**Records provided:**

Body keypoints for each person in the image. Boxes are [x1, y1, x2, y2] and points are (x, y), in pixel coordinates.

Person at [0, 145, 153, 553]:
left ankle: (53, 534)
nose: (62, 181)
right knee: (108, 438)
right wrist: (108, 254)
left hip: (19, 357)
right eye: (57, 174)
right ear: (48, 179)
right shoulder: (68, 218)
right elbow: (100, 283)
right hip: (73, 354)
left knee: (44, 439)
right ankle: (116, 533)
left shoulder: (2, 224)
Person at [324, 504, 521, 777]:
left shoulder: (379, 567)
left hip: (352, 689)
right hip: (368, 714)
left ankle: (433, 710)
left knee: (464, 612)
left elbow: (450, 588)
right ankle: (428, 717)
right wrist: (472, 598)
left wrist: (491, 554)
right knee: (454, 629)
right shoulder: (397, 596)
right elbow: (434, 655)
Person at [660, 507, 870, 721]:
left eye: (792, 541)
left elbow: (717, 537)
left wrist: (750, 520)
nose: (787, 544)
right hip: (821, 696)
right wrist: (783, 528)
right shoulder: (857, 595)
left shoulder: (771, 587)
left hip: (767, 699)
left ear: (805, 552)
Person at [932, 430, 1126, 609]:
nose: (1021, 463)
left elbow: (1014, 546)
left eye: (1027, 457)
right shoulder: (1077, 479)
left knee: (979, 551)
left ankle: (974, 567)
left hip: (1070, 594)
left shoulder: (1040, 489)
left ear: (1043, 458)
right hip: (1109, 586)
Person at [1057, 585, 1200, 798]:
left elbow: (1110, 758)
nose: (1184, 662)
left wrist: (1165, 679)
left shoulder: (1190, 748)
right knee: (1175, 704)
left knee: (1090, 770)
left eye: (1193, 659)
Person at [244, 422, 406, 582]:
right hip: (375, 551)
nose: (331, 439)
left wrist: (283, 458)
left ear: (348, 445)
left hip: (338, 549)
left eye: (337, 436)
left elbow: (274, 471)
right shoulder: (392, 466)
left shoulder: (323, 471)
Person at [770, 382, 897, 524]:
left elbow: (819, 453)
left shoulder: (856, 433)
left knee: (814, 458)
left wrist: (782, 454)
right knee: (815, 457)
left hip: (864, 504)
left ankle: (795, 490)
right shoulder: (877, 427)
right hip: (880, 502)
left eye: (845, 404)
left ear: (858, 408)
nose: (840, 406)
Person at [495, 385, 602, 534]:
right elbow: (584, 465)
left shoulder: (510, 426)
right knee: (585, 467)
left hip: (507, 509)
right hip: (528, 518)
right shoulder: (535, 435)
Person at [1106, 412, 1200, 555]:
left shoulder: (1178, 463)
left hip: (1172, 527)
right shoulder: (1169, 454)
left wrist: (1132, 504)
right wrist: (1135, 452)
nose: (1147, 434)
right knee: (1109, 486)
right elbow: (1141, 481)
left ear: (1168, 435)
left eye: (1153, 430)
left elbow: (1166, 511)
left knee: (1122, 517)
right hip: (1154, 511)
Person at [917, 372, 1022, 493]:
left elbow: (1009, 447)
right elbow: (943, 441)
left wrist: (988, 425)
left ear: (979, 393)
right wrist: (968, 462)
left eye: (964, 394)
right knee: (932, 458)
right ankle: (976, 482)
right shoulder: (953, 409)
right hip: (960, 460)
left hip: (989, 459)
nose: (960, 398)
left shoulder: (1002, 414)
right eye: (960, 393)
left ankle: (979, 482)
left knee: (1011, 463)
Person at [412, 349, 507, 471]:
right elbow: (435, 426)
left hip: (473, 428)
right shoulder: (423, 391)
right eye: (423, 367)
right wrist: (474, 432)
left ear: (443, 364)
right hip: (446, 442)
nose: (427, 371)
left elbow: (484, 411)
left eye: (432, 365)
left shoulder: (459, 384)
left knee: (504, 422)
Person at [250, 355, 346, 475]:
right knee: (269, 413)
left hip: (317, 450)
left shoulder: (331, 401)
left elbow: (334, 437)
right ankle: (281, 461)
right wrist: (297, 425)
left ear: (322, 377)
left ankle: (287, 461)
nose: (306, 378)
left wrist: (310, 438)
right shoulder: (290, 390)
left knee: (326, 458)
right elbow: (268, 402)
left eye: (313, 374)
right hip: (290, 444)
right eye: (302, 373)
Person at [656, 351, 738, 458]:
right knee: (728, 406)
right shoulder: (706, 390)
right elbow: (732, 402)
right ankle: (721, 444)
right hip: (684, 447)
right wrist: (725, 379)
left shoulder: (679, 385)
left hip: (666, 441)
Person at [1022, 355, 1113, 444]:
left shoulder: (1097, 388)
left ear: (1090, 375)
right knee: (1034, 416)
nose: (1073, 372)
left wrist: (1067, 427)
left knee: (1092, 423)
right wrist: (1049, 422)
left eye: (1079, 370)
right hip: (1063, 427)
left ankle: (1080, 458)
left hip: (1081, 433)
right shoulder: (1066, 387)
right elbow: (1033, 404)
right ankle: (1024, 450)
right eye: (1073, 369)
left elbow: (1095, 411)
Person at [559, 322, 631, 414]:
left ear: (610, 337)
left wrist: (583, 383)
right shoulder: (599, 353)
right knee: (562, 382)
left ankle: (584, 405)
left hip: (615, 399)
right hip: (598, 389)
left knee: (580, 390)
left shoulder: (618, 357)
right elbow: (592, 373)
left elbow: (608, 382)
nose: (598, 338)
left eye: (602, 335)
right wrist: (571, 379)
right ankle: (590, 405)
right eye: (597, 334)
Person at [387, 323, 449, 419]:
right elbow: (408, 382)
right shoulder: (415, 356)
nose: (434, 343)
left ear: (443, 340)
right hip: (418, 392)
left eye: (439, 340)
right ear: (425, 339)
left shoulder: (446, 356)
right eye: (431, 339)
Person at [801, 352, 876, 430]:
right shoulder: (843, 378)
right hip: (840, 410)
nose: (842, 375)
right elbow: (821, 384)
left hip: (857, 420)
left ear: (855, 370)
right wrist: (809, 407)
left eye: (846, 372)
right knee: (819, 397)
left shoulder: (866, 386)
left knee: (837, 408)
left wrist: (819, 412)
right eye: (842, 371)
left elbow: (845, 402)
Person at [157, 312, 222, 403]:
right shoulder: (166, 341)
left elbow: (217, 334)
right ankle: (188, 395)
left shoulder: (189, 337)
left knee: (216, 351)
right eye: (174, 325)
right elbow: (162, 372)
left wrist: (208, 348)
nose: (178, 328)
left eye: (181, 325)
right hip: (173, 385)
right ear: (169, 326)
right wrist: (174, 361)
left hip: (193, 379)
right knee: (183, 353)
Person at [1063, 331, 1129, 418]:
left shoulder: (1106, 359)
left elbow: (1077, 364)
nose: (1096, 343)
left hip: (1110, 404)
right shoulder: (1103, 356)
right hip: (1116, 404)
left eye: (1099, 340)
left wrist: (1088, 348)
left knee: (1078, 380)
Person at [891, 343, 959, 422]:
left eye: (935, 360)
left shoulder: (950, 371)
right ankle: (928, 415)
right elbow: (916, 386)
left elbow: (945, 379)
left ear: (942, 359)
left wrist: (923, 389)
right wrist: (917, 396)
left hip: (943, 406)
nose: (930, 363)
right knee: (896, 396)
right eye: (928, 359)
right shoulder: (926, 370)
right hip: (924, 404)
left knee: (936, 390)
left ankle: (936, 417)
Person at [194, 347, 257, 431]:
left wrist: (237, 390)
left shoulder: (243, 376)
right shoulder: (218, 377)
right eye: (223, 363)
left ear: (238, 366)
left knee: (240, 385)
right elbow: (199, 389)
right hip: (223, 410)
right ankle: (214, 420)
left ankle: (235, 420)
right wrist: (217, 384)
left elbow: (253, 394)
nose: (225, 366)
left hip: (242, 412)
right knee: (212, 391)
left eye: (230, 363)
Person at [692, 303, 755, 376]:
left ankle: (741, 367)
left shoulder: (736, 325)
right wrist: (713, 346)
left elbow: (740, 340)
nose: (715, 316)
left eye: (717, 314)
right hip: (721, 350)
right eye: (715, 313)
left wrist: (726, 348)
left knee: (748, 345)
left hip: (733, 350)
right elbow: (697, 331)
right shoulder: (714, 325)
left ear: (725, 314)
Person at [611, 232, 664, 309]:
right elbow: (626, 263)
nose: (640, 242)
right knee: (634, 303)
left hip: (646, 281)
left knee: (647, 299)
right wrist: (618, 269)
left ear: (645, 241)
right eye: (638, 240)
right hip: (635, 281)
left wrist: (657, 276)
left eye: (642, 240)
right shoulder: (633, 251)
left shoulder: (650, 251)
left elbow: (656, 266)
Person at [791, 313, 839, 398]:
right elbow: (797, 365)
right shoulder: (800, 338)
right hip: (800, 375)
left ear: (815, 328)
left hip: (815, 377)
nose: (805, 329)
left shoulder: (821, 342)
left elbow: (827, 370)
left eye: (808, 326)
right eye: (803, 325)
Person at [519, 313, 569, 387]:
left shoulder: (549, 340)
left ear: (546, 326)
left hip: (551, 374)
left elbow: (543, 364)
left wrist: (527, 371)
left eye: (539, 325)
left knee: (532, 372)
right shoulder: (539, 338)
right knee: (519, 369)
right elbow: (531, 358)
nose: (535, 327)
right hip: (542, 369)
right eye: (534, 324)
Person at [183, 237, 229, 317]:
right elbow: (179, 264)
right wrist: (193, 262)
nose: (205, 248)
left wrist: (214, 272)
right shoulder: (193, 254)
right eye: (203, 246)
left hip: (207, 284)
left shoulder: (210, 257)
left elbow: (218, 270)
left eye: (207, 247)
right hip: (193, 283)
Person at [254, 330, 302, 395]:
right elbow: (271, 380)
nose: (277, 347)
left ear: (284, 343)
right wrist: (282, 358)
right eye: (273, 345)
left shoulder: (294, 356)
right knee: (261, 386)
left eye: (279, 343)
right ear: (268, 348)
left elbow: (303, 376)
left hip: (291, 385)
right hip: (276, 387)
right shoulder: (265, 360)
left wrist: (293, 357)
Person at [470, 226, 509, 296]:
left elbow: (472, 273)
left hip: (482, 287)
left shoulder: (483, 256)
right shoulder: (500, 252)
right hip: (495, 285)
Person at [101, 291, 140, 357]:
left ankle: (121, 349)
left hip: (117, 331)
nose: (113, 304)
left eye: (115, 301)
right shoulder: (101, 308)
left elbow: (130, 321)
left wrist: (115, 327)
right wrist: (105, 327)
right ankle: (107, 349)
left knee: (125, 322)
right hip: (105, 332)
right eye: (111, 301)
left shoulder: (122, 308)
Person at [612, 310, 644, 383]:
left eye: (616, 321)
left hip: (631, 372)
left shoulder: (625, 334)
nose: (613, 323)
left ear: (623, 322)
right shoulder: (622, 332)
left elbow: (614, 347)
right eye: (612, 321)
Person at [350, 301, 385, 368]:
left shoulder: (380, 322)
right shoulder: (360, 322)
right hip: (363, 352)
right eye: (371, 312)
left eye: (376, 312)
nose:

**Exercise instructions:** The stretch of entries above that starts with the line containing "left hip: (242, 412)" and goes on through the line containing "left elbow: (218, 270)" is to be transcribed exactly, and no other line is to be transcribed.

**Answer to this exercise:**
left hip: (242, 412)
right knee: (212, 391)
left eye: (230, 363)
Person at [692, 303, 755, 376]:
left ankle: (741, 367)
left shoulder: (736, 325)
right wrist: (713, 346)
left elbow: (740, 340)
nose: (715, 316)
left eye: (717, 314)
right hip: (721, 350)
right eye: (715, 313)
left wrist: (726, 348)
left knee: (748, 345)
left hip: (733, 350)
right elbow: (697, 331)
right shoulder: (714, 325)
left ear: (725, 314)
Person at [611, 232, 664, 309]:
right elbow: (626, 263)
nose: (640, 242)
right knee: (634, 303)
left hip: (646, 281)
left knee: (647, 299)
right wrist: (618, 269)
left ear: (645, 241)
right eye: (638, 240)
right hip: (635, 281)
left wrist: (657, 276)
left eye: (642, 240)
right shoulder: (633, 251)
left shoulder: (650, 251)
left elbow: (656, 266)
Person at [791, 313, 839, 398]:
right elbow: (797, 365)
right shoulder: (800, 338)
right hip: (800, 375)
left ear: (815, 328)
left hip: (815, 377)
nose: (805, 329)
left shoulder: (821, 342)
left elbow: (827, 370)
left eye: (808, 326)
right eye: (803, 325)
Person at [519, 313, 569, 387]:
left shoulder: (549, 340)
left ear: (546, 326)
left hip: (551, 374)
left elbow: (543, 364)
left wrist: (527, 371)
left eye: (539, 325)
left knee: (532, 372)
right shoulder: (539, 338)
right knee: (519, 369)
right elbow: (531, 358)
nose: (535, 327)
right hip: (542, 369)
right eye: (534, 324)
Person at [183, 237, 229, 317]:
right elbow: (179, 264)
right wrist: (193, 262)
nose: (205, 248)
left wrist: (214, 272)
right shoulder: (193, 254)
right eye: (203, 246)
left hip: (207, 284)
left shoulder: (210, 257)
left elbow: (218, 270)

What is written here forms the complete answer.